Can you reproduce every entry below with "common name" renamed to "vernacular name" and nothing else altered?
[START]
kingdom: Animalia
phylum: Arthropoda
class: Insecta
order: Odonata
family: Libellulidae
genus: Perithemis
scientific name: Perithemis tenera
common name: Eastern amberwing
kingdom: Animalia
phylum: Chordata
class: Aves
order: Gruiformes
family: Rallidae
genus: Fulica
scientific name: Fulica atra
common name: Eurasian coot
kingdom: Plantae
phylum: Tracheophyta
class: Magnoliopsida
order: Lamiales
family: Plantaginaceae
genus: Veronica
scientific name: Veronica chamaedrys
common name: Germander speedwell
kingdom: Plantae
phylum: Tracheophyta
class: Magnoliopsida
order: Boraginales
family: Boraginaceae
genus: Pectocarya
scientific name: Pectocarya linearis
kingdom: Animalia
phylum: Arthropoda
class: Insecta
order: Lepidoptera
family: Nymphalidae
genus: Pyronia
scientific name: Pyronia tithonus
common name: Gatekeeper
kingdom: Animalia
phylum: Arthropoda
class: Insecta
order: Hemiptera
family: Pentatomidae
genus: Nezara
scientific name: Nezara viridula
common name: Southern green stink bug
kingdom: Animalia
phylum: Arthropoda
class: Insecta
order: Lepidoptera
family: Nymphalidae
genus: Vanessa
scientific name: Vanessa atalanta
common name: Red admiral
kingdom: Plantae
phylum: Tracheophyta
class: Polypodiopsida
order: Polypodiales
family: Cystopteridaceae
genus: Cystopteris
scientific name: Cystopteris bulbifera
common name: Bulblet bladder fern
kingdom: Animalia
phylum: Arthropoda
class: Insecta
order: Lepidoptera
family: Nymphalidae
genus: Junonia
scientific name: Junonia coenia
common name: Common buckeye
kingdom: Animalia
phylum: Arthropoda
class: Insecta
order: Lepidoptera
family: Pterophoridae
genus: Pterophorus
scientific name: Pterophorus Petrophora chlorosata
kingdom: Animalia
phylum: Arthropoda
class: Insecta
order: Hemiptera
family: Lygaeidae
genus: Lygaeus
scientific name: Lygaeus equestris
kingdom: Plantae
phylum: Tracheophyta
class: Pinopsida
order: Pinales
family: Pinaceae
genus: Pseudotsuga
[END]
→ Complete response:
kingdom: Animalia
phylum: Arthropoda
class: Insecta
order: Odonata
family: Libellulidae
genus: Perithemis
scientific name: Perithemis tenera
vernacular name: Eastern amberwing
kingdom: Animalia
phylum: Chordata
class: Aves
order: Gruiformes
family: Rallidae
genus: Fulica
scientific name: Fulica atra
vernacular name: Eurasian coot
kingdom: Plantae
phylum: Tracheophyta
class: Magnoliopsida
order: Lamiales
family: Plantaginaceae
genus: Veronica
scientific name: Veronica chamaedrys
vernacular name: Germander speedwell
kingdom: Plantae
phylum: Tracheophyta
class: Magnoliopsida
order: Boraginales
family: Boraginaceae
genus: Pectocarya
scientific name: Pectocarya linearis
kingdom: Animalia
phylum: Arthropoda
class: Insecta
order: Lepidoptera
family: Nymphalidae
genus: Pyronia
scientific name: Pyronia tithonus
vernacular name: Gatekeeper
kingdom: Animalia
phylum: Arthropoda
class: Insecta
order: Hemiptera
family: Pentatomidae
genus: Nezara
scientific name: Nezara viridula
vernacular name: Southern green stink bug
kingdom: Animalia
phylum: Arthropoda
class: Insecta
order: Lepidoptera
family: Nymphalidae
genus: Vanessa
scientific name: Vanessa atalanta
vernacular name: Red admiral
kingdom: Plantae
phylum: Tracheophyta
class: Polypodiopsida
order: Polypodiales
family: Cystopteridaceae
genus: Cystopteris
scientific name: Cystopteris bulbifera
vernacular name: Bulblet bladder fern
kingdom: Animalia
phylum: Arthropoda
class: Insecta
order: Lepidoptera
family: Nymphalidae
genus: Junonia
scientific name: Junonia coenia
vernacular name: Common buckeye
kingdom: Animalia
phylum: Arthropoda
class: Insecta
order: Lepidoptera
family: Pterophoridae
genus: Pterophorus
scientific name: Pterophorus Petrophora chlorosata
kingdom: Animalia
phylum: Arthropoda
class: Insecta
order: Hemiptera
family: Lygaeidae
genus: Lygaeus
scientific name: Lygaeus equestris
kingdom: Plantae
phylum: Tracheophyta
class: Pinopsida
order: Pinales
family: Pinaceae
genus: Pseudotsuga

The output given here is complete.